INSTRUCTIONS:
**1)** Answer these questions from the profile of Lance Johnston:
(a) At what age did Johnston learn about cow horses?
(b) What degree did Johnston earn, and from which university?
(c) What does Johnston say he is known for as a trainer?
**2)** Reproduce the profile of Lance Johnston word for word from "Johnston earned an" to "your training philosophy?".

EXCERPT PROVIDED:
· · · · ·
Trainer’s Corner – Lance Johnston – Lindsay, CA
Total Earnings: $1,158,883
2019 NRCHA Snaffle Bit Futurity Winner, Lance Johnston, learned about cow horses at 10 years old.
“My dad was working for a guy, running his cattle, who also had snaffle bitters in training.”
Johnston’s parents went to the Snaffle Bit Futurity in Reno and came home telling Johnston all about it.
He said, “I’m going to win that one day.”
He watched the event in person for the first time when Sandy Collier won the prestigious title in 1993. Johnston didn’t show a snaffle bit horse until two years later.
Johnston earned an Animal Science Degree from Cal Poly Tech State University originally intending to go on to vet school. He decided instead to go the horse training route.
While Johnston has never worked for anyone he did attend clinics and take lessons with Sandy Collier. He said he mainly learned everything by watching other trainers.
He used to have to shoe the horses he had in training and said that he knew he made it when he could call up the farrier to do it for him!
Johnston’s greatest highlight in the sport so far was winning the 2019 Snaffle Bit Futurity. In 2019 he also won NRCHA Snaffle Bit Futurity Intermediate Open Championship, the NSHA Futurity Open and Intermediate Open, the Reno Intermediate Open & Open Reserve title, and the 2019 IRCHA Snaffle Bit Futurity Intermediate Open.
What is your training philosophy?
“My whole philosophy in life is to work hard. You can’t control anything else. You can’t control what kind of horse it is, you can’t control the customers, you can’t control the weather or the cattle. One thing you can control is how hard you work at it.”
What has been your inspiration over your 37 years in the sport?
“I love what I do. There’s a lot of tough times. A lot more tough time than good times but I love riding horses and I love to compete. This event allows me to compete and ride horses.”
What are you known for as a trainer?
“I would say I’m known for having really nice fence horses.”
How do you handle nerves and/or lack of confidence?
· · · · ·
Dataset entries
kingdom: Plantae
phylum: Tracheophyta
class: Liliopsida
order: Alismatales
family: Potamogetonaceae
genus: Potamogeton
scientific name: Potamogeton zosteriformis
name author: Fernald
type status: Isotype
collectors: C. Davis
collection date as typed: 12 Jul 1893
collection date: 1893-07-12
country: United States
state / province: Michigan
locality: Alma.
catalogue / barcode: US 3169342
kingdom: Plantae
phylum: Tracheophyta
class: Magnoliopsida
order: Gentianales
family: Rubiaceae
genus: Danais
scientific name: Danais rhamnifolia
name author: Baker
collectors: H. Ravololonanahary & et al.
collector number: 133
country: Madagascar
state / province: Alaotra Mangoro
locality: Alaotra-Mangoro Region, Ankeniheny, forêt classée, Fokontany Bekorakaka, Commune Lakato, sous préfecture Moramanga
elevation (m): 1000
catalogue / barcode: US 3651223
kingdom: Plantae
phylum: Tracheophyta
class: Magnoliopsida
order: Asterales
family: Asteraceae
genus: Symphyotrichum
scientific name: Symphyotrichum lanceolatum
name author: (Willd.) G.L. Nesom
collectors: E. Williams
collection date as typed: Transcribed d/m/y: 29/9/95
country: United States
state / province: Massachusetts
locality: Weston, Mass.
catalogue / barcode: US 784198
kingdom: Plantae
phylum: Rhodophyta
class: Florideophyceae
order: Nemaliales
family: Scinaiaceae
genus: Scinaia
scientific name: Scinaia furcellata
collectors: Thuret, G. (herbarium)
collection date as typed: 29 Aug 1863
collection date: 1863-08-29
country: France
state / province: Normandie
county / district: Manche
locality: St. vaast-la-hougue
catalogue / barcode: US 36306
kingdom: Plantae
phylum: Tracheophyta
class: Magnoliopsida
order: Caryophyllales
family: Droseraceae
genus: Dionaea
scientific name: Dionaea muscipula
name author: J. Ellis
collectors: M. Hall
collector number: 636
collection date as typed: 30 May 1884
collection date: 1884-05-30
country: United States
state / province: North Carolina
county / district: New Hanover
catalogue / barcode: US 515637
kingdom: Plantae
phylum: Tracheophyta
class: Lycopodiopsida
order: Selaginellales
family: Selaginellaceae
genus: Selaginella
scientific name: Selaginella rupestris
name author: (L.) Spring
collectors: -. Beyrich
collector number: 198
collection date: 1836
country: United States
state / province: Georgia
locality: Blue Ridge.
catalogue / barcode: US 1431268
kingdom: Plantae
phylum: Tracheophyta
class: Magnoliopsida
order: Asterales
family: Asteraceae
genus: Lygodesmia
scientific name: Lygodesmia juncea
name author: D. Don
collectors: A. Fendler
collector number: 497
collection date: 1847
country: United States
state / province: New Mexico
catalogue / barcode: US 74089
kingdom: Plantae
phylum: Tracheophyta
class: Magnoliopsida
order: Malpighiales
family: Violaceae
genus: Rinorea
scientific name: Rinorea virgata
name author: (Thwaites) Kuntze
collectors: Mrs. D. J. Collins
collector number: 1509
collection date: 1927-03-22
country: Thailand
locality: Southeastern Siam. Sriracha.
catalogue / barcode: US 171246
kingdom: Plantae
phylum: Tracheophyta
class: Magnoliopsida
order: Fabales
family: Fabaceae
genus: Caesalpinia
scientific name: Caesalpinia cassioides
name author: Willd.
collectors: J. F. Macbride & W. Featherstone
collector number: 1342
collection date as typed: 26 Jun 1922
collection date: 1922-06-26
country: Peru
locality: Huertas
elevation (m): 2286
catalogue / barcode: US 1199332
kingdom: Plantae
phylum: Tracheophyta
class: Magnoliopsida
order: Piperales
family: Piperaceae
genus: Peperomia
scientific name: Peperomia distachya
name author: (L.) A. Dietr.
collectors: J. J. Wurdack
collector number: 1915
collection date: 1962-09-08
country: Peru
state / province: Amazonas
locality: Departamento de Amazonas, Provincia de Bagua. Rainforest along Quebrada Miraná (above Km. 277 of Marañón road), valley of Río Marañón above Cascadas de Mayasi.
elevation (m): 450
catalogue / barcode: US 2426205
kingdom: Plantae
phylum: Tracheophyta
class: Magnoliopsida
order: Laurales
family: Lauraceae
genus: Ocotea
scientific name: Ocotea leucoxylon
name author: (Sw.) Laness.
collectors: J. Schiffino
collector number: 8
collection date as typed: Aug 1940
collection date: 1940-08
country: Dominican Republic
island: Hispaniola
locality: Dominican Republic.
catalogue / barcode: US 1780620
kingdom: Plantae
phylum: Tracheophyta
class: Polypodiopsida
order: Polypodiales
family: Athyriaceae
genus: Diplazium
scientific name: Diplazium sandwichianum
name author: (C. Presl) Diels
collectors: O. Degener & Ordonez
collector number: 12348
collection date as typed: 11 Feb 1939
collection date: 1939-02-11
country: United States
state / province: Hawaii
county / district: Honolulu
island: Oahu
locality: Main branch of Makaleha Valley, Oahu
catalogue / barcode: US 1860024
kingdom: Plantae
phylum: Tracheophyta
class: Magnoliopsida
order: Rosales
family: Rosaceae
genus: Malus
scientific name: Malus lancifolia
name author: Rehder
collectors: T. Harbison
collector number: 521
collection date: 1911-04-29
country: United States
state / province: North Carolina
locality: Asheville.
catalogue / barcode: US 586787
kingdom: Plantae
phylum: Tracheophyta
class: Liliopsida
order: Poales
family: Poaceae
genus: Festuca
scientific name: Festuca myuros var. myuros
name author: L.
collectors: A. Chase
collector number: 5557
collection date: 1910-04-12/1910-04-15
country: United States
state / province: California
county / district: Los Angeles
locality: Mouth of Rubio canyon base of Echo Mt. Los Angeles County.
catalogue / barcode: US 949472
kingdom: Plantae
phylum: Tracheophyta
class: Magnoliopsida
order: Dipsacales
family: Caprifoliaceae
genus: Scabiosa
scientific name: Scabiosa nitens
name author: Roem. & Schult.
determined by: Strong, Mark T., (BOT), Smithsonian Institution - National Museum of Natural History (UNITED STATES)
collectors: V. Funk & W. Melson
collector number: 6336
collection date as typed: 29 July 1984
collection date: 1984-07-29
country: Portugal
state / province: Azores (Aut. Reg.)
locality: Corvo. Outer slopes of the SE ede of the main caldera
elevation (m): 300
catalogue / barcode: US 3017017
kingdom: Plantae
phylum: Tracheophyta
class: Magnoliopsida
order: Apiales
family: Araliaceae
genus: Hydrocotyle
· · · · ·
ANSWERS FOR EACH ITEM:
**1)**
(a) 10 years old
(b) An Animal Science Degree from Cal Poly Tech State University
(c) Having really nice fence horses

**2)**
Johnston earned an Animal Science Degree from Cal Poly Tech State University originally intending to go on to vet school. He decided instead to go the horse training route.
While Johnston has never worked for anyone he did attend clinics and take lessons with Sandy Collier. He said he mainly learned everything by watching other trainers.
He used to have to shoe the horses he had in training and said that he knew he made it when he could call up the farrier to do it for him!
Johnston’s greatest highlight in the sport so far was winning the 2019 Snaffle Bit Futurity. In 2019 he also won NRCHA Snaffle Bit Futurity Intermediate Open Championship, the NSHA Futurity Open and Intermediate Open, the Reno Intermediate Open & Open Reserve title, and the 2019 IRCHA Snaffle Bit Futurity Intermediate Open.
What is your training philosophy?